L'ouragan Isaac rétrogradé en tempête tropicale, mais les Antilles se préparent

L'ouragan Isaac rétrogradé en tempête tropicale, mais les Antilles se préparent

L'ouragan Isaac, rétrogradé en tempête tropicale, poursuit sa route vers les Antilles, qui se préparent, un an après le passage dévastateur de l'ouragan Irma.

Plus au nord, l'ouragan Florence, classé en catégorie 4, menaçait la côte est des États-Unis où la ville de Washington et trois États ont été placés en état d'alerte.

La trajectoire et surtout l’intensité d'Isaac reste encore incertaine et la vigilance jaune cyclonique est maintenue sur la Martinique, la Guadeloupe, Saint-Martin et Saint-Barthélemy, îles où le phénomène climatique, qui se situait mardi à environ 1400 km à l'est, doit arriver dans la nuit de mercredi à jeudi.

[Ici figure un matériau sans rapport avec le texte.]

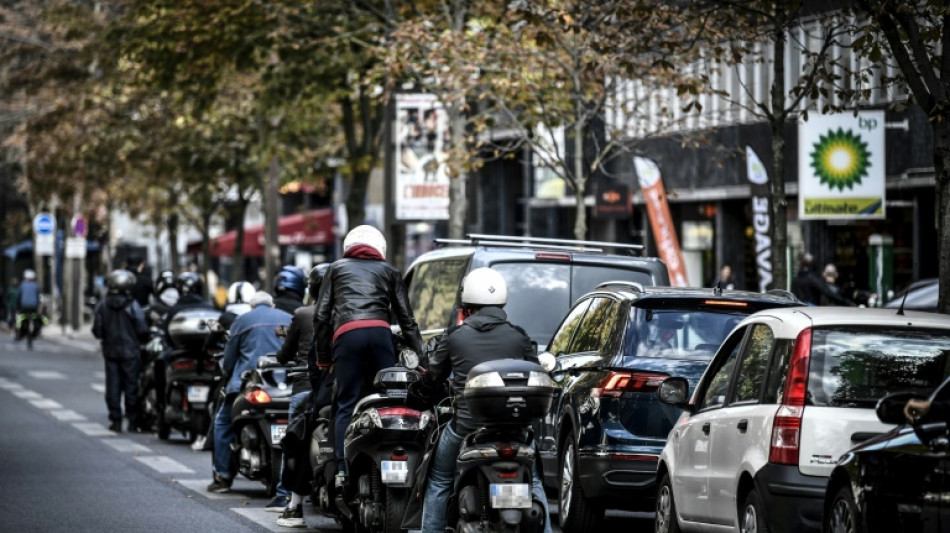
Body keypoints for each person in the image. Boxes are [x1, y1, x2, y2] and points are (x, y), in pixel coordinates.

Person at [417, 267, 551, 533]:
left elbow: (432, 378)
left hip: (466, 429)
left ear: (467, 305)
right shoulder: (519, 336)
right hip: (516, 430)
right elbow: (538, 372)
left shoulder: (455, 338)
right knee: (534, 481)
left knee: (440, 479)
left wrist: (420, 391)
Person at [312, 225, 423, 481]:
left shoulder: (336, 269)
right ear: (379, 247)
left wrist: (323, 358)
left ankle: (342, 468)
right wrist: (422, 359)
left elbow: (321, 317)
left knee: (346, 402)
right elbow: (407, 320)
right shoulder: (390, 271)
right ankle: (389, 455)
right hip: (381, 335)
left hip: (347, 336)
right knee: (388, 398)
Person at [208, 291, 292, 493]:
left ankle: (223, 476)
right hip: (286, 385)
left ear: (252, 307)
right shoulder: (288, 317)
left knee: (222, 423)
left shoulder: (242, 320)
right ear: (272, 305)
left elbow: (229, 359)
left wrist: (228, 372)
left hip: (247, 384)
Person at [274, 263, 330, 525]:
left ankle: (289, 499)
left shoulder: (304, 313)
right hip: (340, 390)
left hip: (306, 388)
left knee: (295, 440)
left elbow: (288, 353)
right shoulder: (344, 313)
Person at [92, 270, 149, 433]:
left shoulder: (103, 305)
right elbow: (142, 328)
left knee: (113, 386)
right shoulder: (133, 305)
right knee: (131, 386)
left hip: (110, 352)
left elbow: (97, 331)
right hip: (131, 352)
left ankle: (115, 420)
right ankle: (132, 420)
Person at [14, 270, 41, 341]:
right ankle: (33, 334)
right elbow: (38, 297)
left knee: (22, 319)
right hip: (33, 306)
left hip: (24, 306)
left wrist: (17, 307)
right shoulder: (36, 286)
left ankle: (22, 333)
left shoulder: (22, 285)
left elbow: (18, 297)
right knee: (35, 319)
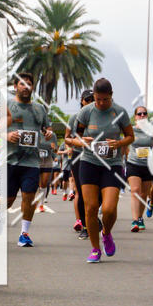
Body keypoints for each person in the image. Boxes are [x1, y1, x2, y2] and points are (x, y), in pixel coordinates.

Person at [73, 78, 133, 263]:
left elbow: (130, 136)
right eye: (97, 99)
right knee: (90, 208)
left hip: (112, 164)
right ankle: (95, 248)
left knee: (108, 208)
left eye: (104, 100)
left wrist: (119, 143)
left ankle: (106, 232)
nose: (100, 103)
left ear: (111, 96)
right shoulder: (86, 112)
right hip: (89, 162)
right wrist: (82, 141)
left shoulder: (120, 112)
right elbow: (75, 135)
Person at [6, 72, 53, 247]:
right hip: (10, 160)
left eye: (29, 84)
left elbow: (46, 128)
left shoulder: (39, 109)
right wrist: (6, 135)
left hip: (31, 162)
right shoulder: (7, 106)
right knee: (8, 200)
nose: (26, 87)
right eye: (22, 84)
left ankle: (24, 233)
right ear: (15, 87)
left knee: (29, 196)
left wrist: (48, 133)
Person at [65, 89, 93, 239]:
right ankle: (85, 225)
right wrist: (78, 143)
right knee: (81, 192)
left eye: (92, 100)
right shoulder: (74, 118)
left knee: (98, 192)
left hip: (96, 157)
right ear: (82, 101)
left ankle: (92, 216)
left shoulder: (101, 116)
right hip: (78, 156)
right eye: (87, 100)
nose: (90, 103)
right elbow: (67, 138)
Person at [126, 104, 153, 232]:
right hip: (133, 163)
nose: (142, 115)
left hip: (148, 165)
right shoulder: (131, 130)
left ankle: (140, 217)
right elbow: (124, 145)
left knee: (144, 194)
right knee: (135, 190)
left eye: (144, 113)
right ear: (135, 117)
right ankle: (134, 220)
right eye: (139, 114)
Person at [37, 131, 58, 212]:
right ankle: (36, 201)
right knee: (35, 183)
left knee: (44, 183)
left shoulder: (52, 135)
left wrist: (54, 148)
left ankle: (41, 204)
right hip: (35, 160)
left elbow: (56, 150)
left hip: (47, 161)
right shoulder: (35, 130)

A Saint-Martin, où l'ouragan Irma a tué 11 personnes en septembre 2017, l'approche d'Isaac se fait sentir dans les rayons du seul supermarché de la partie française. "Ce n’est pas encore la cohue mais les caddies sont plein d’eau et de conserves…cela incite à faire de même car on a peur de manquer", indique une cliente. "Je voulais faire quelques courses mais le parking était plein…impossible de se garer", regrette un autre.

Les autorités multiplient les réunions de coordination. "Il s’agit de se préparer au mieux, nous avons effectué un état des lieux très précis" des zones à risque, explique la préfète Sylvie Feucher. Un pré-positionnement de 100 hommes a été sollicité auprès de Paris.

"Les ravines ont été nettoyées, un ramassage intensif des déchets et des encombrants est prévu" afin de "réduire la présence de projectiles", explique Daniel Gibbs, le président de la Collectivité. Sept abris seront ouverts en cas de passage en vigilance rouge, offrant 1.500 places.

Le préfet de la Guadeloupe Philippe Gustin veut lui "ré-impulser la culture du risque" pour éviter les ruées de dernières minutes. "Comme le faisaient les anciens, cela passe par constituer des réserves d'eau et d'aliments dès le début de la saison cyclonique", a-t-il expliqué à l'AFP.

Dans un hypermarché de Baie-Mahault, Pauline Castanier, jeune maman de Petit Bourg, transporte un paquet de couches et huit packs d'eau dans son caddy car "après Maria on n'avait pas eu d'eau pendant une semaine. Cette fois on prend plus les devants".

En Martinique, l'heure n'est pas à la panique, même si les rayons d'eau minérale ont été pris d'assaut lundi au point que certaines enseignes se sont retrouvées par moment vides.